Вернувшись по дороге назад, я нашел свою трость, а вскоре узнал наконец и улицу. Отсюда я мог дотащиться до лечебницы. Еще более отрешенно, чем обычно, я провел три последние на этот день сеанса. С бурчанием в животе, в смертельном изнеможении сидел на стуле старой жабой, а рубашка застывала на моем теле как папье-маше. Произносил я единственно слова “добрый день” и “всего хорошего”.
Когда перепуганная мадам Моремо по обыкновению открыла и снова закрыла за собой дверь три раза и тем самым ознаменовала окончание рабочего дня, я впервые за долгие часы выдохнул по-настоящему. Но тут меня настигла тошнота, булькающая и кисловатая, и к моей великой досаде мне пришлось непослушными ногами поспешить в туалет, где меня вырвало. Агата VII
– Я, наверное, взбунтовалась. Нет, я это точно знаю. Просто я тогда не смела иметь подобных чувств. Но петь я перестала, к пианино я тоже больше почти не притрагивалась и тогда-то я начала резать себе руки.
Со своего места позади нее я едва улавливал нежную округлость одной ее щеки, видел сеточку тонких морщинок, когда она сжимала веки.
– Не знаю, почему я именно так выстраиваю рассказ. Как вы считаете, доктор, могут порезы, нанесенные ножом для резки овощей, служить заменой игре на пианино?
В ее голосе таился смех.
– Ннуу, почему бы и нет, – отвечал я, – вспомните только обо всех тех произведениях искусства, которые появились на свет в результате страданий и сублимации.
Она была в бутылочно-зеленом платье, на которое сверху было накинуто нечто вроде серой блузы. Длинные ноги Агаты, обутые в темные туфельки на невысоком каблуке, не умещались на кушетке. Ступни свесились вниз, сначала одна, потом другая.

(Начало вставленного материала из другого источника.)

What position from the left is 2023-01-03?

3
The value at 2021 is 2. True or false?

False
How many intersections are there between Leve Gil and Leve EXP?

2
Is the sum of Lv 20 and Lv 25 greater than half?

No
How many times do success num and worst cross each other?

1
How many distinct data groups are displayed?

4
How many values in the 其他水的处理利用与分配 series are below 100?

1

– Как бы то ни было, началось это так. С тех пор я и резала себя, и вырывала волосы на голове, била себя разными вещами и колотилась головой о стенку, пока не начинала идти кровь. И я вас заверяю, что это действует лучше и эфира, и снотворного!

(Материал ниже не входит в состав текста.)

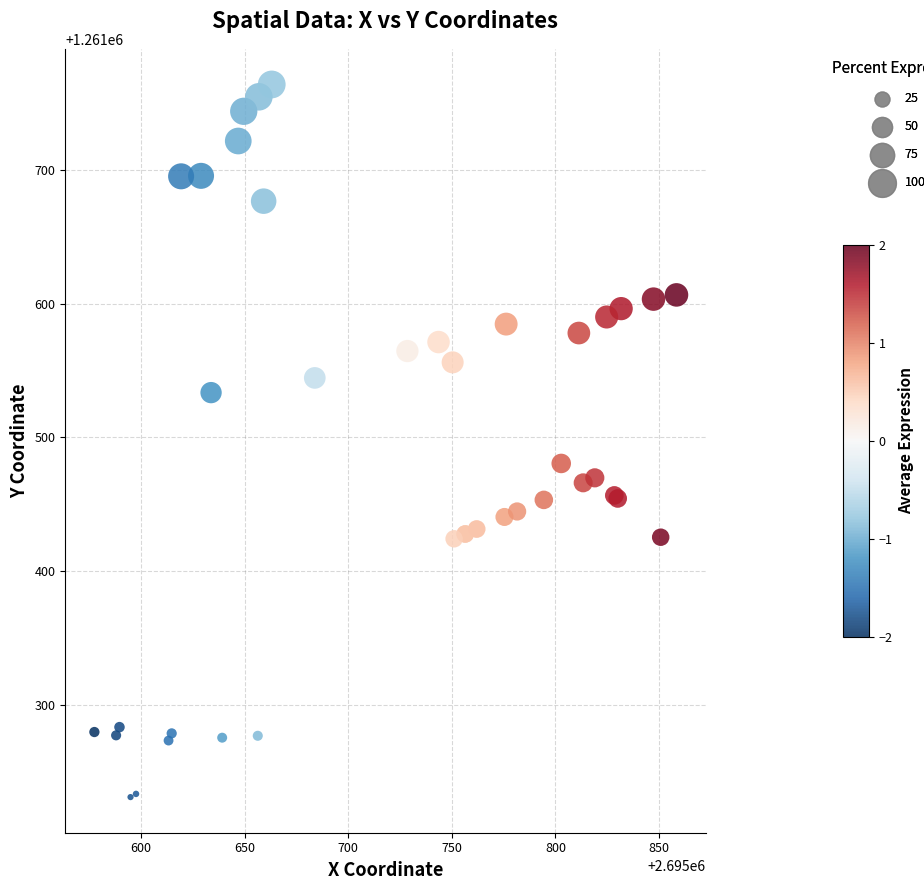

What Y value in the scatter plot is closest to 1261497?

1261480.5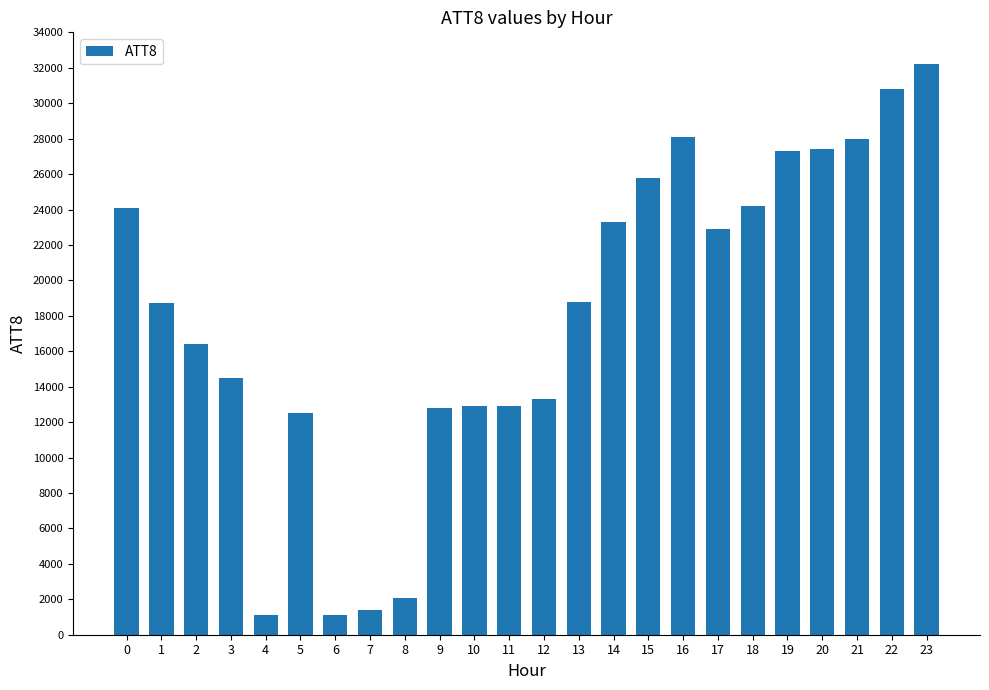

Approximately how many times larger is the value at 12 compared to 10?

1.0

– Может быть и так, но эти действия служат тому, чтобы заглушить боль, а не тому, чтобы избавить от нее. Вы не убедите меня, что колотясь головой о стену, вы решаете свои проблемы, Агата; вы только наказываете себя за что-то, чего вы не совершали.
Мне стало досадно, что мои слова звучат так по-стариковски; а она улыбнулась шире, и я был уверен в том, что веселится она на мой счет.
– Конечно, доктор, – сказала она, – вы правы. Так, может, вы мне предложите прекратить? Как оригинально.
– Скажите прямо, вас это развлекает? – вырвалось у меня.
– Уверяю вас, ни в малейшей степени, – резко парировала она. – Я похоронена живьем в собственном существовании! А я-то ожидала, что вы сумеете распознать висельный юмор в словах приговоренного к смерти.
Я склонился поближе к ней: – Но что же такого дурного вы совершили, Агата? За что вы так сердитесь на саму себя?
Она поцокала языком: – Вы вообще-то слушали, что я говорю, доктор?
– Да, полагаю, что так. Но будьте великодушны, объясните мне таким образом, чтобы я понял.